When Rhine is kidnapped and sold as a bride, she vows to do all she can to escape. Will Rhine be able to escape--before her time runs out? In a world that continues to spiral into anarchy, is there any hope for freedom?
I think this book had a dark idea behind it that, if done properly, would have been more fit for a new-adult novel. Instead, it was washed down and labeled as young-adult and in doing so opened holes in it's logic that I couldn't ignore.
This argument is brought up by many reviewers and it shouldn't be hard to find their opinions on the matter.
In a world where the world... really doesn't exist except for America (which didn't make any sense) and people only live to age 25 for men and 20 for women, keeping the population going is the main priority.
But.. it didn't feel like it. What this world seemed like was basically a world in which the government fell to shambles and trafficking blew up to disturbing proportions. If people were so desperate to keep the population going, why were they so picky as to finding girls who were pretty and pleasing aesthetically and killing of the ones that weren't? Shouldn't (what's left of) the government be controlling the population through mandatory coupling and reproducing?

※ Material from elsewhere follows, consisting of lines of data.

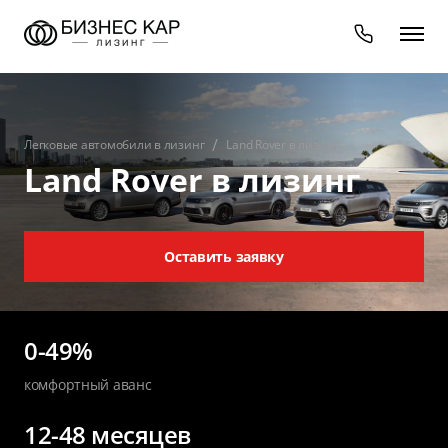
Легковые автомобили в лизинг
Land Rover в лизинг
Land Rover в лизинг
Оставить заявку
0-49%
комфортный аванс
12-48 месяцев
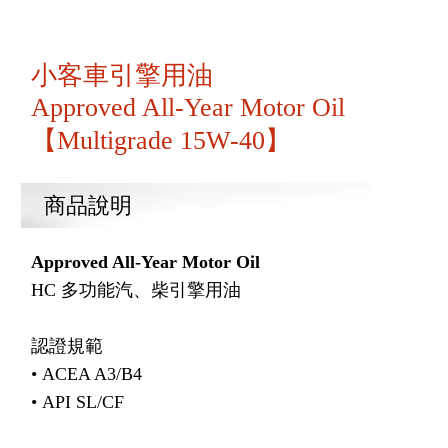
小客車引擎用油
Approved All-Year Motor Oil
【Multigrade 15W-40】
商品說明
Approved All-Year M
otor
O
il
HC 多功能汽、柴引擎用油
認證規範
• ACEA A3/B4
• API SL/CF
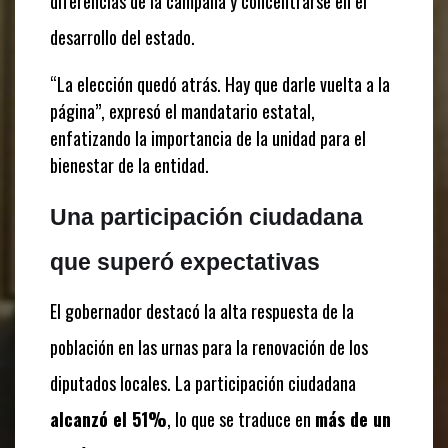
diferencias de la campaña y concentrarse en el
desarrollo del estado.
“La elección quedó atrás. Hay que darle vuelta a la
página”, expresó el mandatario estatal,
enfatizando la importancia de la unidad para el
bienestar de la entidad.
Una participación ciudadana
que superó expectativas
El gobernador destacó la alta respuesta de la
población en las urnas para la renovación de los
diputados locales. La participación ciudadana
alcanzó el 51%
, lo que se traduce en
más de un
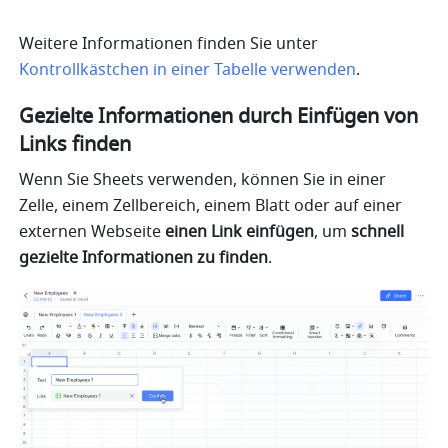
Weitere Informationen finden Sie unter 
Kontrollkästchen in einer Tabelle verwenden
.
Gezielte Informationen durch Einfügen von 
Links finden
Wenn Sie Sheets verwenden, können Sie in einer 
Zelle, einem Zellbereich, einem Blatt oder auf einer 
externen Webseite 
einen Link einfügen
, um 
schnell 
gezielte Informationen zu finden
.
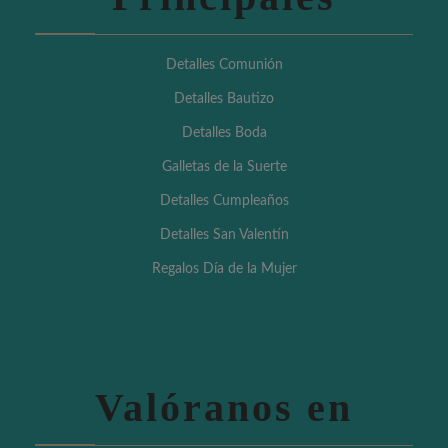
Detalles Comunión
Detalles Bautizo
Detalles Boda
Galletas de la Suerte
Detalles Cumpleaños
Detalles San Valentín
Regalos Día de la Mujer
Valóranos en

This concept of "repopulating" was pulled off much better inEve by Anna Carey. In her post-apocalyptic world, in order to keep the population going the new government sets up birthing houses where young girls are groomed to give birth and young women are strapped to beds and injected with sperm so they produce baby after baby until they are no longer capable.
Dark, yes, but more realistic if your goal is to keep the population from dying out. Which, is what the case is supposed to be in Wither.
There is also the fact that the whole entire world is destroyed and underwater except America? I didn't really understand the explanations of what happened to the world in this story's past.
Other than that, I liked Rhine's feverish attitude to escape, Gabriel's kind-hearted playfulness, and Rose and Linden's love and passion. Besides that, nothing else really stood out to me in this book.
Overall, despite the holes in the logic behind this story, I couldn't help but give it a 2 star rating because I admired Rhine's determination.
I don't know if I would recommend this, though.
I think, in this strange world of beautiful things, there may be some humanity after all.
"I mean a game game." She looks to me for help, but the only game I know is the one where my brother and I set noise traps in the kitchen and try to survive the night intact. And when I was taken by Gatherers, I sort of lost.
But now and eerie silence fills the floor. It's the silence I imagine in the rest of the world, the silence of an endless ocean and uninhabitable islands, a silence that can be seen from space.